Based on those two experiences, I’d say the best time to go to the beach is after Labor Day and before June. The temperatures are much milder and there are no crowds.

We’re hoping to get to at least one beach in 2010, but I think I’m already there mentally.


November 20, 2009

Two of my granddaughters are becoming violinists. I’m very happy to see their interest in music and do what I can to encourage it.

Recently Rachel began singing a little tune and seemed rather shocked when I joined in. “See the little pufferbellies all in a row.”

Not surprisingly, my twelve-year-old granddaughter had no idea what a pufferbelly was. I gave her a brief explanation, but our visit to Paducah, Kentucky provided me with a perfect pictorial example.

A not-so-little pufferbelly

As with so many things I run across nowadays, seeing the steam locomotive brought back more than a few memories.

For example, I recall my parents taking us to see Rook Station near Carnegie, Pennsylvania. Besides having a fairly large rail yard, Rook Station had a round house where the pufferbellies could be turned around and maintained.

A similar turn-table in Savannah, Georgia

I also remember a time when I was about Rachel’s age that I went on a field trip to the Pennsylvania Railroad Station in downtown Pittsburgh. Part of the tour included an animated film telling us about the future of railroading. They were getting ready to introduce diesel locomotives which would spell the end of most pufferbellies.

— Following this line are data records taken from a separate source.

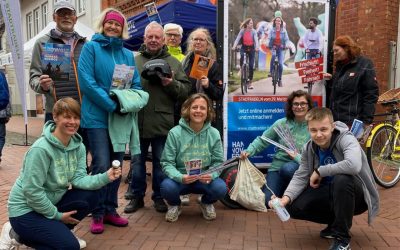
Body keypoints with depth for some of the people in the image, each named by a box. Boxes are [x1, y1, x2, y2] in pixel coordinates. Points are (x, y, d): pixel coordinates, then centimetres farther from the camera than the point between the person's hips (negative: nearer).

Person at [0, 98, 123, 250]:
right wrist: (57, 215, -15)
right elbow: (31, 191, -24)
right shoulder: (41, 149, -27)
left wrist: (105, 177, -25)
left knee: (90, 197, -12)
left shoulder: (78, 146, -4)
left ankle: (58, 231, 6)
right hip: (26, 209, -7)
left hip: (52, 201, 7)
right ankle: (18, 235, 3)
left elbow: (78, 179, -9)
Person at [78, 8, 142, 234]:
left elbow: (136, 84, 10)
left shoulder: (128, 54, 13)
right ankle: (98, 214, 8)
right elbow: (86, 81, -12)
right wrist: (111, 105, -18)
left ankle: (110, 210, 22)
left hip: (120, 117, 5)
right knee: (102, 166, -8)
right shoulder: (91, 47, -1)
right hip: (97, 116, -5)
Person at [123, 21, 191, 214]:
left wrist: (171, 84, -15)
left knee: (161, 161, 9)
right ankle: (136, 196, 25)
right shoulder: (134, 60, 8)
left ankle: (159, 196, 24)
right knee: (137, 160, 11)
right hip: (137, 120, 1)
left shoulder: (173, 62, 8)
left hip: (162, 122, 0)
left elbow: (185, 90, 3)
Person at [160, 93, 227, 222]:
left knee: (221, 188, -28)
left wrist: (211, 175, -24)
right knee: (167, 187, -33)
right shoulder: (175, 133, -12)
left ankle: (206, 202, 11)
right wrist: (180, 177, -30)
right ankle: (175, 205, 7)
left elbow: (218, 162, -2)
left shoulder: (214, 134, -5)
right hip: (180, 178, -1)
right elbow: (167, 163, -11)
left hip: (205, 180, 1)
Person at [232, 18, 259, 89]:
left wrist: (257, 47, -40)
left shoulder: (254, 31, -8)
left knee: (251, 65, -2)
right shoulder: (242, 31, -8)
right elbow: (237, 38, -18)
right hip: (244, 48, 0)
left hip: (251, 48, 0)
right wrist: (234, 46, -35)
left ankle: (250, 82, 8)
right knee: (242, 56, -35)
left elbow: (256, 39, -21)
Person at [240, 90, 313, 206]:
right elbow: (262, 140, 5)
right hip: (277, 167, 2)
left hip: (301, 167, -2)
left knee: (288, 168, -38)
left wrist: (298, 157, -19)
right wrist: (249, 151, -10)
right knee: (266, 201, -15)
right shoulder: (281, 123, 2)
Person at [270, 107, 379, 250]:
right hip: (331, 194, 5)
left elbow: (353, 165, -42)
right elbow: (300, 177, -7)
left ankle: (342, 238, -19)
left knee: (341, 179, -38)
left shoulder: (346, 139, -23)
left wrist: (319, 171, -29)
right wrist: (286, 198, -27)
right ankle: (337, 222, 11)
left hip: (357, 195, -5)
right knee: (294, 207, -16)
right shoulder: (309, 148, -5)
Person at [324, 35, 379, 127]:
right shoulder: (340, 65, 14)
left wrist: (366, 121, -16)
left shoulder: (364, 65, -8)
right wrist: (331, 80, 5)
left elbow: (371, 95, -12)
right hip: (335, 118, 7)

The "new" locomotive on the Branson Scenic Railway

A few scenic railways still use the steam engines, but they are becoming harder and harder to find. I believe the one that runs out of Bryson City, North Carolina is still using a pufferbelly.

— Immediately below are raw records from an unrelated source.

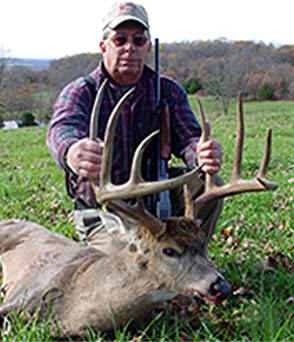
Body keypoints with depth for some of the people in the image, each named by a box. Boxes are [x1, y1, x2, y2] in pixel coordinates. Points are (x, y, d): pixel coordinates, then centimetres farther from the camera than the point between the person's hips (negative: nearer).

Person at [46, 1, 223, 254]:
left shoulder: (168, 91, 0)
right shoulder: (81, 92, -9)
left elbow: (189, 137, -14)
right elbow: (63, 129, -31)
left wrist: (204, 154, -42)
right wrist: (72, 152, -58)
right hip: (100, 212, -3)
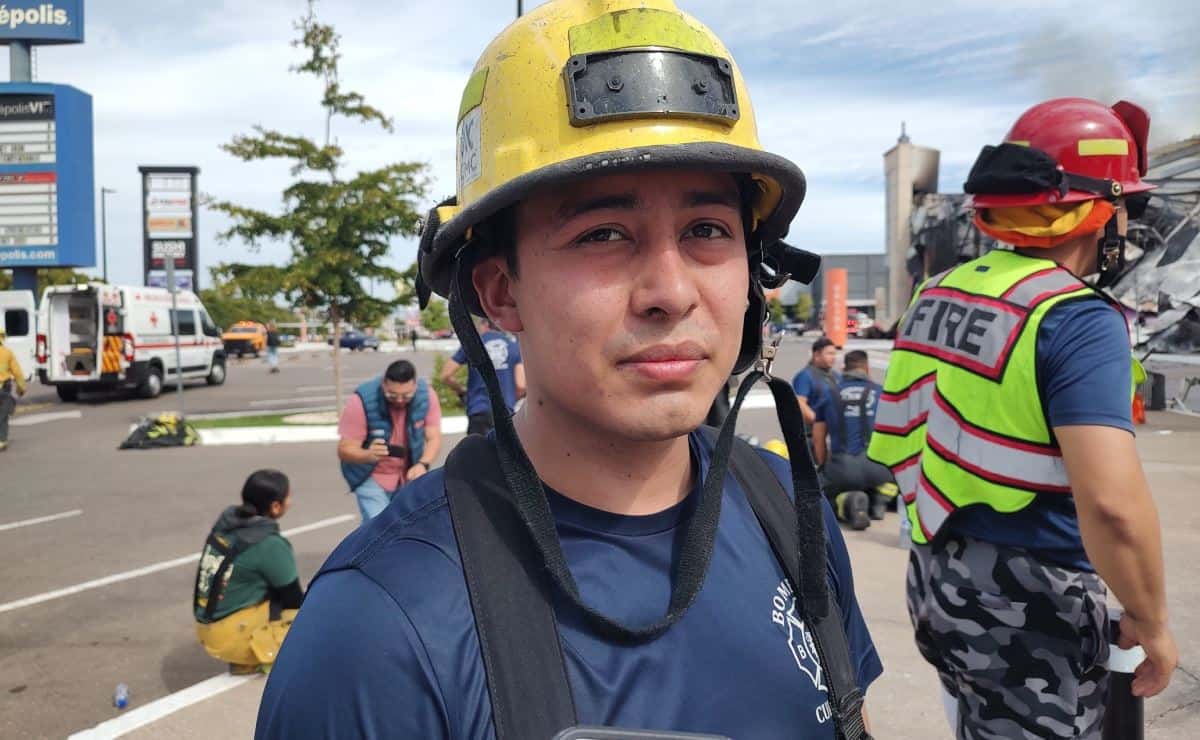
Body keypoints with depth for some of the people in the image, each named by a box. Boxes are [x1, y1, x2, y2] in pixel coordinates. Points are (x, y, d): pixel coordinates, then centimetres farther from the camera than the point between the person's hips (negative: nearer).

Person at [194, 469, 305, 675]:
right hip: (232, 637, -8)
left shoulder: (226, 521, 1)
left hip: (208, 630, 8)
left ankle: (246, 660, 11)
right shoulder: (270, 545, -20)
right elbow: (294, 601, -7)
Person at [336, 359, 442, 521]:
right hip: (371, 477, -3)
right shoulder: (362, 401, -25)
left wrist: (423, 464, -31)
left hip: (409, 475, 3)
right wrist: (369, 455, -44)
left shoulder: (426, 395, -16)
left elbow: (434, 438, -11)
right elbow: (345, 450, -22)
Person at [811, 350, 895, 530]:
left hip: (842, 467, 0)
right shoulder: (881, 392, 8)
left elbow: (818, 438, 14)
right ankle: (879, 501, 9)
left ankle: (848, 501, -7)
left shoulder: (828, 396, 11)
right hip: (876, 466, 0)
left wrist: (824, 467, 29)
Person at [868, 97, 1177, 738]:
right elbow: (1112, 503, -28)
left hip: (935, 580, 7)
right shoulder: (1078, 320, -19)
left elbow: (896, 442, 12)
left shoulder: (935, 294, 3)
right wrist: (1151, 624, -13)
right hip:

A few years back I discovered how intense true railroad buffs are. I was working at a lumber yard in Texas when a load of old railroad ties was delivered. Almost immediately there were swarms of men intently searching for nails stuck in the wood. But these weren’t ordinary nails; they had two digit dates embossed in the heads. Those dates indicated the year the tie was put into place and were used to help the workers determine when to replace the tie. To my surprise, the nails were seen as valuable collectors’ items. I managed to obtain one and passed it on to Andy Sarge.

I mention Andy’s name because I’m hoping he can answer a question of two. While we were watching the Veteran’s Day parade in Branson, there were two machines working on the tracks of the scenic railway. The first machine was the one shown below:

A machine with steel teeth biting into the ground.

A closer look at the teeth

The teeth seemed to be used to loosen the dirt and gravel along side the track. Another interesting feature of this machine was the flimsy looking device being pushed ahead of the machine.

Unknown gizmo being pushed ahead

This thing seemed to be about twenty or thirty feet in front of the first machine. After this machine passed by, it was followed by a second machine.

The second machine

This machine would periodically drop the gray device in front and kick up a bunch of dust. I assume there were brushes cleaning the rails or redistributing the gravel loosened by the first machine.

Hopefully, Andy or some other railroad buffs will enlighten me.

In the meantime, let’s return to pufferbellies. Back in the late forties or early fifties, the Four Preps took that children’s song and produced the following recording.

And that is why I was able to sing along with my granddaughter.